Rewrite all of the records below, changing each "Person at" to "Figure at" and keeping everything else the same.
----------------------------------------
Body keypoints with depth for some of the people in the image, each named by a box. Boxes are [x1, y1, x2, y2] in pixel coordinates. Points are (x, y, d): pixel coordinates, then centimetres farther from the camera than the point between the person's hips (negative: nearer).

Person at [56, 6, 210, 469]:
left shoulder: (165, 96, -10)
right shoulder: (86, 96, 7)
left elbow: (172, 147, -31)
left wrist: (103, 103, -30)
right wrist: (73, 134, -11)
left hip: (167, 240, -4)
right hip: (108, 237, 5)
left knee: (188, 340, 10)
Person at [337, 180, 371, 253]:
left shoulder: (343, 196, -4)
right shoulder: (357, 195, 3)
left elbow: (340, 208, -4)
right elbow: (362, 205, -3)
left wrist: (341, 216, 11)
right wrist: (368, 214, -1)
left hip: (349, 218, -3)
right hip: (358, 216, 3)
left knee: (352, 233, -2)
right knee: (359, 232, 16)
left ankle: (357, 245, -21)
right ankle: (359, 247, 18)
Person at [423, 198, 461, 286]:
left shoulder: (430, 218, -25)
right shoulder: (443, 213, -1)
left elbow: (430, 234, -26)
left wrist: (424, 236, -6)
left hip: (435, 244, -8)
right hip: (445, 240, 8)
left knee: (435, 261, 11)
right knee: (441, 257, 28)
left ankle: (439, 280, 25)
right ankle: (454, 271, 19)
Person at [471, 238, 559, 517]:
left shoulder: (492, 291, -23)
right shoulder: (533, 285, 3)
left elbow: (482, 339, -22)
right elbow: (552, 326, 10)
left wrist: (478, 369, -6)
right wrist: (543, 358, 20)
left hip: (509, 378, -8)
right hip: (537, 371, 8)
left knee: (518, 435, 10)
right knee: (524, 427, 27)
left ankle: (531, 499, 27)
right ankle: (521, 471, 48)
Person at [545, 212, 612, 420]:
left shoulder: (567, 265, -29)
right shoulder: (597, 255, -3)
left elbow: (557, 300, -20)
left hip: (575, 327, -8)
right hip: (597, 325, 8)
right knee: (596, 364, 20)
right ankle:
----------------------------------------
→ **Written answer**:
Body keypoints with depth for some of the people in the image, each named by a box. Boxes are [x1, y1, x2, y2] in pixel coordinates. Points are (x, y, d): pixel coordinates, then centimetres farther from the camera than the point between the person's hips (negative: nearer).

Figure at [56, 6, 210, 469]:
left shoulder: (165, 96, -10)
right shoulder: (86, 96, 7)
left elbow: (172, 147, -31)
left wrist: (103, 103, -30)
right wrist: (73, 134, -11)
left hip: (167, 240, -4)
right hip: (108, 237, 5)
left knee: (188, 340, 10)
Figure at [337, 180, 371, 253]:
left shoulder: (343, 196, -4)
right shoulder: (357, 195, 3)
left elbow: (340, 208, -4)
right elbow: (362, 205, -3)
left wrist: (341, 216, 11)
right wrist: (368, 214, -1)
left hip: (349, 218, -3)
right hip: (358, 216, 3)
left knee: (352, 233, -2)
right knee: (359, 232, 16)
left ankle: (357, 245, -21)
right ankle: (359, 247, 18)
Figure at [423, 198, 461, 286]:
left shoulder: (430, 218, -25)
right shoulder: (443, 213, -1)
left elbow: (430, 234, -26)
left wrist: (424, 236, -6)
left hip: (435, 244, -8)
right hip: (445, 240, 8)
left knee: (435, 261, 11)
right knee: (441, 257, 28)
left ankle: (439, 280, 25)
right ankle: (454, 271, 19)
Figure at [471, 238, 559, 517]:
left shoulder: (492, 291, -23)
right shoulder: (533, 285, 3)
left elbow: (482, 339, -22)
right elbow: (552, 326, 10)
left wrist: (478, 369, -6)
right wrist: (543, 358, 20)
left hip: (509, 378, -8)
right hip: (537, 371, 8)
left knee: (518, 435, 10)
right knee: (524, 427, 27)
left ankle: (531, 499, 27)
right ankle: (521, 471, 48)
Figure at [545, 212, 612, 420]:
left shoulder: (567, 265, -29)
right shoulder: (597, 255, -3)
left elbow: (557, 300, -20)
left hip: (575, 327, -8)
right hip: (597, 325, 8)
right knee: (596, 364, 20)
right ankle:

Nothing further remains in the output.